Time matters: timescales determine the fate, behavior and functionality of living matter. Especially the interplay between fast and slow molecular processes is omnipresent in biochemistry (protein folding, enzymatic conversions, molecular signaling, etc.). However, in chemistry, models are lacking to properly understand time and its effect on this difficult biological reality.

PASTIME will lay the methodological foundations for a correct understanding of time in chemistry by introducing memory dependent transition interface path sampling to chemical modeling. We will tune the memory that is kept in simulations by creating new path ensemble definitions. The problem will be made computationally solvable by cutting molecules’ pathways short. Long timescale effects will be studied through pathway statistics. We will achieve higher decorrelation in the sampling by designing new Monte Carlo moves in path space, such as alchemical moves that change the identity of atoms on the fly, and smart use of memory expansion with a replica exchange move.

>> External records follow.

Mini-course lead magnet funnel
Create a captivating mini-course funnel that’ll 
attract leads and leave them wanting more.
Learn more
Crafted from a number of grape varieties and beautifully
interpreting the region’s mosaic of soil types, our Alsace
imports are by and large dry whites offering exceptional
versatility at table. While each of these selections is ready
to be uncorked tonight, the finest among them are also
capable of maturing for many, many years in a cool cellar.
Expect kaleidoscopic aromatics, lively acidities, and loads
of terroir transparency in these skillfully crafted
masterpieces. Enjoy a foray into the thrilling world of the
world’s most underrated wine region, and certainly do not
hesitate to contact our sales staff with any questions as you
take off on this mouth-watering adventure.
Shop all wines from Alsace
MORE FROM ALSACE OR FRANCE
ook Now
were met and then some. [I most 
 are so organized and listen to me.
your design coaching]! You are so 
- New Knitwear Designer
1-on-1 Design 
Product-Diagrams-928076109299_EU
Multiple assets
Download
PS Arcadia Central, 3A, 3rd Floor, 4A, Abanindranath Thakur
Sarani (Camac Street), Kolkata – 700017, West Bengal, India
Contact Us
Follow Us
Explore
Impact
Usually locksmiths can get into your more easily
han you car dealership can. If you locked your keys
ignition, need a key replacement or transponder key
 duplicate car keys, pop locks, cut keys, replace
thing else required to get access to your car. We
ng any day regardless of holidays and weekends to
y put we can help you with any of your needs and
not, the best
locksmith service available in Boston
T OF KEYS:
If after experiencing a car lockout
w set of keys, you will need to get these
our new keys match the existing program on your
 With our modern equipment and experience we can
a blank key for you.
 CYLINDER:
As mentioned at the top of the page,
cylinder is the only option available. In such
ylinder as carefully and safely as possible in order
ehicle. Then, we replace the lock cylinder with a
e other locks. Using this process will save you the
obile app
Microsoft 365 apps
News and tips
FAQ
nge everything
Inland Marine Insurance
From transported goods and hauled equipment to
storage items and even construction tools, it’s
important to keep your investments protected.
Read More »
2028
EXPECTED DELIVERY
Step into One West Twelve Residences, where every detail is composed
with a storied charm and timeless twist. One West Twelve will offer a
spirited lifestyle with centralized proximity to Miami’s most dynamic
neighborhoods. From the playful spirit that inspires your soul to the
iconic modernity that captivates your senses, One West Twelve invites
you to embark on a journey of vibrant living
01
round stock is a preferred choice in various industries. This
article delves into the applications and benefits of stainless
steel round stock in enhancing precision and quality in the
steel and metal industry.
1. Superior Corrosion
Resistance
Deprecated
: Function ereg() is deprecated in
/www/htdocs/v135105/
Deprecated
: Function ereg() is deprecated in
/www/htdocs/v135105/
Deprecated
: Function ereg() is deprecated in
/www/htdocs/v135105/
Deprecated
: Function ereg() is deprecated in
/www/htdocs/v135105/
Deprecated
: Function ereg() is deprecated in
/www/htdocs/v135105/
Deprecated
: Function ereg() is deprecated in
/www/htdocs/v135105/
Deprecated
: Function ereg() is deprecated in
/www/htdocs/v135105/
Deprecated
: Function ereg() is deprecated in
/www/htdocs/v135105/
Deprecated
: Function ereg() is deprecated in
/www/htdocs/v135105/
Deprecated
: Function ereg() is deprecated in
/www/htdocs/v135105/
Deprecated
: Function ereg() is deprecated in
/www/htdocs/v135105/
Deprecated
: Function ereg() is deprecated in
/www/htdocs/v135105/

These new time concepts will be challenged and experimentally validated in a context of drug transport kinetics: drug (un)binding to protein binding sites, and permeation of molecules through cell membranes. The modeling principles will be converted to new algorithms that are computationally feasible today and will be shared in open software.

With PASTIME we will be able to understand slow time effects in molecular interactions. Appropriate memory reduction and tuning will give us the methods to understand time in an endless range of molecular processes, and this work will contribute to drug design, biochemistry, physiology, catalysis, material and polymer science.